Scottish Monarchs Page 7

Kings and Queens of Scotland - George I to Queen Victoria.


House of Hanover (1714 – 1901)

DETERMINED that England should retain its religious infrastructure, the Act of Settlement which was introduced at the start of the childless Queen Anne's reign in 1701, decreed that upon her death the British Crown should bi-pass forty-two Catholic claimants in favour of the nearest Protestant candidate. That candidate, as it transpired, was Sophia, daughter of James VI's daughter Elizabeth, who had married Frederick, Elector of Palatine.

In 1707, this legislation was incorporated into the Act of Union between Scotland and England, which dissolved the Scottish Parliament in favour of a single British parliament based in London. Although Queen Anne was certainly sympathetic to her half-brother's claim to the succession, the fact remains that when she died in 1714 the British Government chose Sophia's eldest son, George.

1714-27 George I
THE Elector of Hanover, now George I of England, arrived in London unable to speak a word of English and anxious to use his new found position to obtain advantages for his German principality. Had his cousin James Francis, the “de jure King over the Water” been of stronger character, and had his supporters more honourable, the exiled Stuarts might easily have reversed the situation. As it was, the first Jacobite Rising of 1715, led by the Earl of Mar in Scotland, failed dismally.

1727- 60 George II
GEORGE II succeeded his father as King of Great Britain and Ireland in 1727. In 1742, Britain took part in the War of Austrian Succession. Then in 1745, Prince Charles Edward Stuart, the “Young Pretender” sailed from France and landed on the Hebridean isle of Eriskay. Within two months he had raised a Highland army and marched on Edinburgh to take up residence at Holyrood Palace. At Market Cross, his father was proclaimed as James III of England and James VIII of Scotland. On 21st September, Government troops were routed at the Battle of Prestonpans and the Jacobite army marched south into England, reaching Derby on 4th December, 1745. It seemed that nothing could stop them. Had Bonny Prince Charlie pressed home his advantage and marched on London, the entire course of British history would have changed dramatically, but the fatal decision was taken to return to Scotland and postpone the invasion until the following year. The Government victory at the Battle of Culloden Moor in April 1746 destroyed once and for all any hope of the House of Stuart retrieving its lost inheritance. Prince Charles Edward Stuart retreated to Rome, where his brother James was a Cardinal. George II died unexpectedly at the age of seventy seven and was succeeded by his grandson.

1760- 1820 George III
DURING George III's reign, Britain's American colonies, exasperated by taxation, rebelled and, in 1873, achieved independence. Britain was also preoccupied with a series of wars against post-revolution France and the Emperor Napoleon, which came to an end in 1815. Despite moments of brilliance, the King suffered from regular bouts of mental illness and from 1810, his son, the Prince of Wales, acted as Regent. King George himself never set foot in Scotland.

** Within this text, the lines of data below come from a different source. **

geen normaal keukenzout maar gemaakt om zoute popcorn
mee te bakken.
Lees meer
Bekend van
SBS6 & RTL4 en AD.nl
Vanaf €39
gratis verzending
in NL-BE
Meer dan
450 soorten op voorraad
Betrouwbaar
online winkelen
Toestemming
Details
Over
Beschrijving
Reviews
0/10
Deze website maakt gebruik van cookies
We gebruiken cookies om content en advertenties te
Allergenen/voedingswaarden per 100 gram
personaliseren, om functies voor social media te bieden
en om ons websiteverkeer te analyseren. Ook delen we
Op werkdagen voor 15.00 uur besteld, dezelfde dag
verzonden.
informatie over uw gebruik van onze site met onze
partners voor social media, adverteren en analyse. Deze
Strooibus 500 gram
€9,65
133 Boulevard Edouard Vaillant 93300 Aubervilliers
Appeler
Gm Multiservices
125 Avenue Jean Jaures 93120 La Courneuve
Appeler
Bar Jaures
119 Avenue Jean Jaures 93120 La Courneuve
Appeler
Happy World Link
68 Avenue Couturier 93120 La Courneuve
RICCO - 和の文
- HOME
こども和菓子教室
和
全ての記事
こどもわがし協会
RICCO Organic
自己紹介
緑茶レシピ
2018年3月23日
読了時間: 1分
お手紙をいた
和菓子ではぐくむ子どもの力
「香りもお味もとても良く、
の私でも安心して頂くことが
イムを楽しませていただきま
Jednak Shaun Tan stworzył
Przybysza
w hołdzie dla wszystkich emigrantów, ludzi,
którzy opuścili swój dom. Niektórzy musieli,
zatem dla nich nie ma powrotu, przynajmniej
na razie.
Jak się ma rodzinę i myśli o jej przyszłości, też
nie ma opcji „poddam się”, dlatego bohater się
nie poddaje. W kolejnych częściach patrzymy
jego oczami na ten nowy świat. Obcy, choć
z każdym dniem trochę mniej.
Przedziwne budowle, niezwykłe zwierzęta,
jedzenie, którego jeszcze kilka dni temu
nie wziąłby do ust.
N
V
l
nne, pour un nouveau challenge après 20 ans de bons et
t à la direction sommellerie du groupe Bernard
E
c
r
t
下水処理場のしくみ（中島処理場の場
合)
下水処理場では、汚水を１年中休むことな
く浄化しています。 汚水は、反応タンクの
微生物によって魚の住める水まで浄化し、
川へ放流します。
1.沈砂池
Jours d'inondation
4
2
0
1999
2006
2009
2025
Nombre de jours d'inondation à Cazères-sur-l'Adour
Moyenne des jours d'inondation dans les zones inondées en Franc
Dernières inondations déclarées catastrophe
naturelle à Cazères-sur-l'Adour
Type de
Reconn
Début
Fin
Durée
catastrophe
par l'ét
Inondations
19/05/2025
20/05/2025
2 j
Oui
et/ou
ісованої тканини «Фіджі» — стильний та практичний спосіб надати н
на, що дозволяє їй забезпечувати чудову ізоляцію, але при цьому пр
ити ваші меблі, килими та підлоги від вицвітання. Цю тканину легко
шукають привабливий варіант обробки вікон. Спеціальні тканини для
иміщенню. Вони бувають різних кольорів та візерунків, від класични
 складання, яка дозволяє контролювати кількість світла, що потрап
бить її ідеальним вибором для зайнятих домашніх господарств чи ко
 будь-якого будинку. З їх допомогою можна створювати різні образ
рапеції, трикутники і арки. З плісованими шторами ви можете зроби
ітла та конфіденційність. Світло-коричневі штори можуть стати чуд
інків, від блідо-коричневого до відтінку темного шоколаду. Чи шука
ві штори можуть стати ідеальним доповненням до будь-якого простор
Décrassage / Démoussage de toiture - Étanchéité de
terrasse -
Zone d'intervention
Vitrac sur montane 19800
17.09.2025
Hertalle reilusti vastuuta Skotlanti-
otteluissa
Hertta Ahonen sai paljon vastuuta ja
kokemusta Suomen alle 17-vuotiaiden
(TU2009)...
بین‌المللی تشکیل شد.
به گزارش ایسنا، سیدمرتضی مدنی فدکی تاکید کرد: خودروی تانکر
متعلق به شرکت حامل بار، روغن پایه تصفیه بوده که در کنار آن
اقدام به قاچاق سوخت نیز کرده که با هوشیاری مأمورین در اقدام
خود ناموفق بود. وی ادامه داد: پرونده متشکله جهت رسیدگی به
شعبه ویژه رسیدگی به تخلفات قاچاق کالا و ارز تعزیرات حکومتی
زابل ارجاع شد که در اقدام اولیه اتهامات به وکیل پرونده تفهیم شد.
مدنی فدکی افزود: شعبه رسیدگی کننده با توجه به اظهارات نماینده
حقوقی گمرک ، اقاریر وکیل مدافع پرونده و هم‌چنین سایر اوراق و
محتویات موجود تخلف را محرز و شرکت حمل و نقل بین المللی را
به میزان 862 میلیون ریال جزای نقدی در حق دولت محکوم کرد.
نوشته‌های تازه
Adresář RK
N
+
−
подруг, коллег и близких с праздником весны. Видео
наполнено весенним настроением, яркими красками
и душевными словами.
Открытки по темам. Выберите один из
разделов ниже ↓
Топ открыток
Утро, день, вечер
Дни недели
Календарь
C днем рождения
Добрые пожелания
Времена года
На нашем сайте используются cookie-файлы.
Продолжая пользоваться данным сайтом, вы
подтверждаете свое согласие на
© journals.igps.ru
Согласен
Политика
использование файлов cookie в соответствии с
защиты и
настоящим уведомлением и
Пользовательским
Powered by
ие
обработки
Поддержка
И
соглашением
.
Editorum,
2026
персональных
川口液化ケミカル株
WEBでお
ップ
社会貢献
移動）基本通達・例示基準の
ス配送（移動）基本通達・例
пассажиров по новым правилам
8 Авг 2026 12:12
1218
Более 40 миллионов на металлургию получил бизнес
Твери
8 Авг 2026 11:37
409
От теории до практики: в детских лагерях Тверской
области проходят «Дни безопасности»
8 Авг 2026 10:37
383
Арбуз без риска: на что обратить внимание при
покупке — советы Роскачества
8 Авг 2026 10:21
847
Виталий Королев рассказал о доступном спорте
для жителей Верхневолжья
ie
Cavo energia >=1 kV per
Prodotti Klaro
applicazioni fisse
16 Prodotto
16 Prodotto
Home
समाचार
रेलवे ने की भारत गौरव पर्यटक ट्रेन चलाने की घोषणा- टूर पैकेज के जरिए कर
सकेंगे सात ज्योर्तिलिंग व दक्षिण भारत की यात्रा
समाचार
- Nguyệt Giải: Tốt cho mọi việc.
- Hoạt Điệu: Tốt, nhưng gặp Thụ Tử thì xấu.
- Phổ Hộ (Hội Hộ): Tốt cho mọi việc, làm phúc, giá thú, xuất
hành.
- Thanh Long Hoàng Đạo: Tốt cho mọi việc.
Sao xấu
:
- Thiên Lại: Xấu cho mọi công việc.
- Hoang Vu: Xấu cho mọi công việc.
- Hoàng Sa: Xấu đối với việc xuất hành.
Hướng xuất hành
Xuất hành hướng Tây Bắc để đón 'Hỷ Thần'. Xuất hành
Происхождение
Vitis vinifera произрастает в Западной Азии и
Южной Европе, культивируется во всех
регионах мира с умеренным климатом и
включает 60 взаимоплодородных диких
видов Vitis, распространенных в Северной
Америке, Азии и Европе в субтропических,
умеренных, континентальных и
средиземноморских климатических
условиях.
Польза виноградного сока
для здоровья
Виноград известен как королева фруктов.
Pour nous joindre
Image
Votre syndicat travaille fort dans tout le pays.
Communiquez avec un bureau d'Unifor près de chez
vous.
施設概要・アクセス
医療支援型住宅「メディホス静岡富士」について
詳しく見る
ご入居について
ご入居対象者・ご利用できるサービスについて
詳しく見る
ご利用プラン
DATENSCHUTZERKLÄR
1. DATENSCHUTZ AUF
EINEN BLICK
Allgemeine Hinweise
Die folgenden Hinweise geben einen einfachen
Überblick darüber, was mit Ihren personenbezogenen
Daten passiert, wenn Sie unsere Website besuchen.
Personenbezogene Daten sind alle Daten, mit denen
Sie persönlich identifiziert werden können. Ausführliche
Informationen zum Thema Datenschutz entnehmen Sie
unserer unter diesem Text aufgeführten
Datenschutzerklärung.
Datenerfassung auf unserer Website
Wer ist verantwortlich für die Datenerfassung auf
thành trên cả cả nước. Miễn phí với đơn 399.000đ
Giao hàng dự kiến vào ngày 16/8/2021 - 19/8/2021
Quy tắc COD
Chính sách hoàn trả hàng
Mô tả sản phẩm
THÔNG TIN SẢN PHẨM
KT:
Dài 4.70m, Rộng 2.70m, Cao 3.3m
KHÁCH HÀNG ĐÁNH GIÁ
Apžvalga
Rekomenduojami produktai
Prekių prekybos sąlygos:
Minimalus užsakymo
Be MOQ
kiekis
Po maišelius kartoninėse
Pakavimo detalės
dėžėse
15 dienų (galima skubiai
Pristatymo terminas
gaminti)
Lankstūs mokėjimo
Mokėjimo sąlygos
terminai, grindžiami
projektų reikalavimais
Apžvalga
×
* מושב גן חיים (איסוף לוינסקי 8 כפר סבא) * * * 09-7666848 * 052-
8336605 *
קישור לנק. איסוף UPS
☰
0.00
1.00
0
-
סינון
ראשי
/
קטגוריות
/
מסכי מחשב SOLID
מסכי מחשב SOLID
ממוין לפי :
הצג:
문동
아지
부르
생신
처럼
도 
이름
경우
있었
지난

George IV, Sir David Wilkie (1785-1841) Oil on canvas, 1829
George IV, Sir David Wilkie (1785-1841) Oil on canvas, 1829
1820-30 George IV
GEORGE IV was the first Hanovarian Monarch to pay a visit to Scotland, arriving in Leith in 1822. He spent three weeks in Edinburgh and hosted a grand reception for Scottish society at the Palace of Holyrood, much in keeping with the lavish lifestyle he had adopted. He had married Princess Caroline of Brunswick in return for the British parliament paying his debts, but a scandalous divorce ensued.

1830-37 William IV
“THE Sailor King”, so called for having served in the Royal Navy, William, Duke of Clarence and St Andrews, succeeded his brother in 1830. Having set up house with the actress Mrs Jordan, who bore him ten children, he married Adelaide, daughter of the Duke of Saxe-Meiningen in 1818. Both their daughters died in infancy.

1837- 1901 Victoria
THE only child of George III's fourth son, Edward, Duke of Kent, Victoria succeeded her uncle in 1837. In 1842, she and her husband Prince Albert of Saxe-Coburg-Gotha made their first visit to Scotland and purchased Balmoral Castle in Aberdeenshire in 1848. From then on the precedent of the Royal family spending their holidays on Deeside was set, and the Scottish Highlands took on a special significance as a fashionable sporting playground for the rich. The reign of Queen Victoria ushered in the Industrial Revolution, and Britain prospered as never before with the British Empire reaching into the far corners of the world. In 1876, Victoria became Empress of India. Her reign spanned sixty three years and she died at her home on the Isle of Wight in January 1901.